Tip #2 – Require a full fee disclosure, in ordinary English
If you are selecting a consultant for a qualified retirement plan, there is a specific legal disclosure - the ERISA 408(b)(2) disclosure - which must disclose four key features of fees: the entirety of their fees charged, the source of these fees, a description of services provided, and fiduciary status. We see no reason these fee disclosures should be limited to certain retirement plans; every type of consumer should know what they’re paying and what they are getting for it. Wall Street has repeatedly demonstrated its willingness to conceal financial incentives which are aligned against their customers. Don’t let them get away with it. Understand their incentives. For example, watch out for fees which change depending on how you’re invested. When a consultant gets higher fees if their clients utilize certain products, the consultant tends to create reasons to recommend them.

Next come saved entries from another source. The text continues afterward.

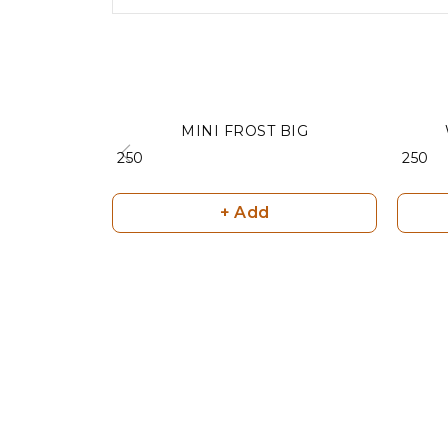
MINI FROST BIG
₹ 250
₹ 250
+ Add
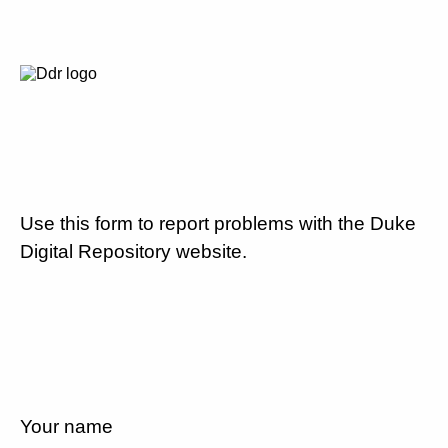
Use this form to report problems with the Duke
Digital Repository website.
Your name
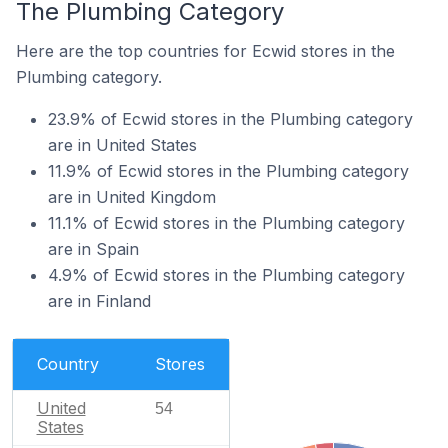
The Plumbing Category
Here are the top countries for Ecwid stores in the
Plumbing category.
23.9% of Ecwid stores in the Plumbing category
are in United States
11.9% of Ecwid stores in the Plumbing category
are in United Kingdom
11.1% of Ecwid stores in the Plumbing category
are in Spain
4.9% of Ecwid stores in the Plumbing category
are in Finland
Country
Stores
United
54
States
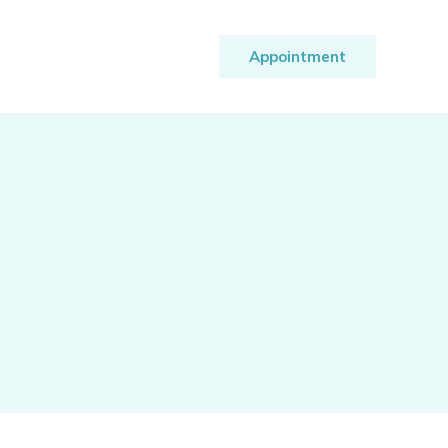
Appointment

Tip #3 – Get independent verification
When making any choice, large or small, we tend to relay on testimonials and referrals. Unscrupulous firms manipulate this fact to create their own dependant body to supply them with recommendations and accolades, inflating their own importance and esteem. Fortunately, for most professions, there are advisory boards responsible for independent oversight – which one you use will depend largely on the type of professional you’re looking for.
Specifically, when researching consultants, the first thing to request is a Form ADV, parts 1 and 2. Form ADV is a required document for the Securities and Exchange Commission. Among other things, it requires disclosure of past disciplinary action. Notably, the Form ADV is absolutely not a recommendation on behalf of the S.E.C., but it should give careful readers the opportunity to ask more questions of prospective consultants. Second, there are independent certification organizations that work for the investment and financial industry. Third, and perhaps most insightful, you may request client referrals for both current and previous clients to provide insight into the work and potential shortcomings of a prospective consultant.
These tips should help you, whether you represent only your personal and household interests or if you are acting on behalf of an institution, like a retirement plan or a charity. Better still, the list of trustworthy professionals available (after applying the common sense tips we’ve recommended) is large and broadly encompasses a variety of qualified firms. We continue to advocate for the ongoing trend where individuals and institutions hire professionals willing to act in accordance with higher business standards.